**Work order 1:**
Answer the following questions using the article on Karla Rojas.
(a) How old was Rojas when she crossed the border?
(b) What youth group did Rojas found, and within which group is it?
(c) For how many years does Rojas say she has lived undocumented in America?
**Work order 2:** Reproduce word for word the passage of the article on Karla Rojas from "Rojas says she" up to and including "become deeply depressed.".

══ Text under study

PHILADELPHIA (CBS) – A South Philadelphia college student is one of the first in our area to get a two-year reprieve under President Obama’s Deferred Action for Childhood Arrivals Order, which he issued in August. And the approval means the young woman gets a chance to create a life in America outside of the shadows.

“I crossed the border by walking,” says Karla Rojas, 18. “I was 7.”

Rojas is the founder of Fuerza (means “Power” in English), a youth group within Juntos. She says she has lived undocumented in America for 11 years and, even though she was just a little girl when her parents brought her to this country, she still has nightmares about the dangerous trek across the border from Mexico.

“Me and this other girl, because we were so young and because my mom was pregnant at that time, they told us, ‘stay on one side’ while everyone else had to take off their clothes and give up all their belongings,” says Rojas. “They were all naked. But there was this one guy who did not want to give his belongings and because he did not want to give it, they beat him to death right in front of our eyes.”

Rojas says she had dreams about getting a job, driving a car and going away to college until she learned she was not a legal citizen. She says that realization caused her to become deeply depressed.

════
══ Entries supplied

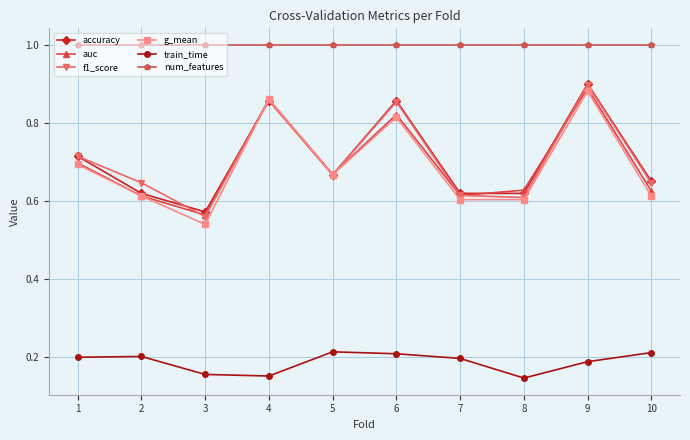

What is the value of the num_features point at the 8th from the left?

1.0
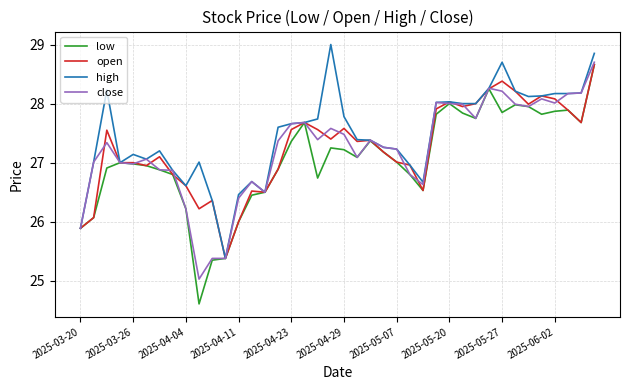

Which series has the largest total across all categories?

high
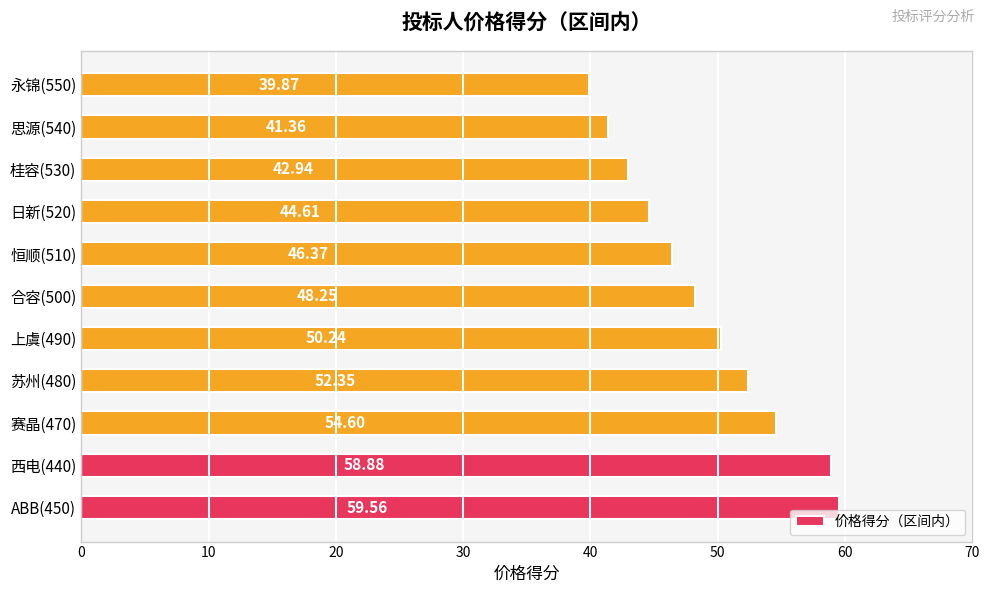

List the labels in order of value, smallest first.

永锦(550), 思源(540), 桂容(530), 日新(520), 恒顺(510), 合容(500), 上虞(490), 苏州(480), 赛晶(470), 西电(440), ABB(450)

════

**Answer space 1:**
(a) She was 7.
(b) She founded Fuerza, a youth group within Juntos.
(c) She says she has lived undocumented in America for 11 years.

**Answer space 2:**
Rojas says she had dreams about getting a job, driving a car and going away to college until she learned she was not a legal citizen. She says that realization caused her to become deeply depressed.